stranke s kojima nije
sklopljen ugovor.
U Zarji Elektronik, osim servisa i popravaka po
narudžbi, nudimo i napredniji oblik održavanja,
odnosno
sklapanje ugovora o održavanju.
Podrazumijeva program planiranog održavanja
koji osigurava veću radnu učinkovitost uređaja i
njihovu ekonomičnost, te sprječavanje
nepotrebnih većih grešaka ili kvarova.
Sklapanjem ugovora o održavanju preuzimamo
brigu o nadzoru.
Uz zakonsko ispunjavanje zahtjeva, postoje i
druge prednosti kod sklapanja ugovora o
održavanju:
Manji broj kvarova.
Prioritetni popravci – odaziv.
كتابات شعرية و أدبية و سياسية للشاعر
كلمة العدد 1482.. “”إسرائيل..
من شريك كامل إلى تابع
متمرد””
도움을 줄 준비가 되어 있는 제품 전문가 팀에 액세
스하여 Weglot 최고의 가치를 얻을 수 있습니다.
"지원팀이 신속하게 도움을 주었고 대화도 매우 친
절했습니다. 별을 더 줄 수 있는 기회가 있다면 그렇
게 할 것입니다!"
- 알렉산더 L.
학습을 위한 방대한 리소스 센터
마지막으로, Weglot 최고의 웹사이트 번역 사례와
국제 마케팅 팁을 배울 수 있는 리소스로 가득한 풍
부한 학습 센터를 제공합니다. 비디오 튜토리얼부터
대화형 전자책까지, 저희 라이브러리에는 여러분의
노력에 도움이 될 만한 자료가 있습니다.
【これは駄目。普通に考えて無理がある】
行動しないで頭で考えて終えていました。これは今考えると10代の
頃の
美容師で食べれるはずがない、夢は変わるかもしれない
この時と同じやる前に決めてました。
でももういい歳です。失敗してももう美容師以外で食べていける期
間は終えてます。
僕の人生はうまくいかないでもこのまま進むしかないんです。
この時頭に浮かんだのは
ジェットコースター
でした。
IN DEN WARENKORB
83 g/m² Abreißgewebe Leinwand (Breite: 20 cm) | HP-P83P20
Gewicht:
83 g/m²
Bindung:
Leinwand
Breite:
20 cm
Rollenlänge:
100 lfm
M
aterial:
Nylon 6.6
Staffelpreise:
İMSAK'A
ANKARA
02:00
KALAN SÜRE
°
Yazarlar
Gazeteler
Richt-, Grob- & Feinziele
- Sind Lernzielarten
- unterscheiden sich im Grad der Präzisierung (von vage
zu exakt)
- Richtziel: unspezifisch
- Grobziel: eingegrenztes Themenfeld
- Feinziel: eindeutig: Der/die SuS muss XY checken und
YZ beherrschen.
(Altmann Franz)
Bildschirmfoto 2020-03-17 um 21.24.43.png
◇ ◇ ◇ ◇
- **Work request**
Gather every line in the data above that contains the string "ugovora". Case counts, so a line only qualifies if its capitals and lowercase letters match.

- **Solution**
sklapanje ugovora o održavanju.
Sklapanjem ugovora o održavanju preuzimamo
druge prednosti kod sklapanja ugovora o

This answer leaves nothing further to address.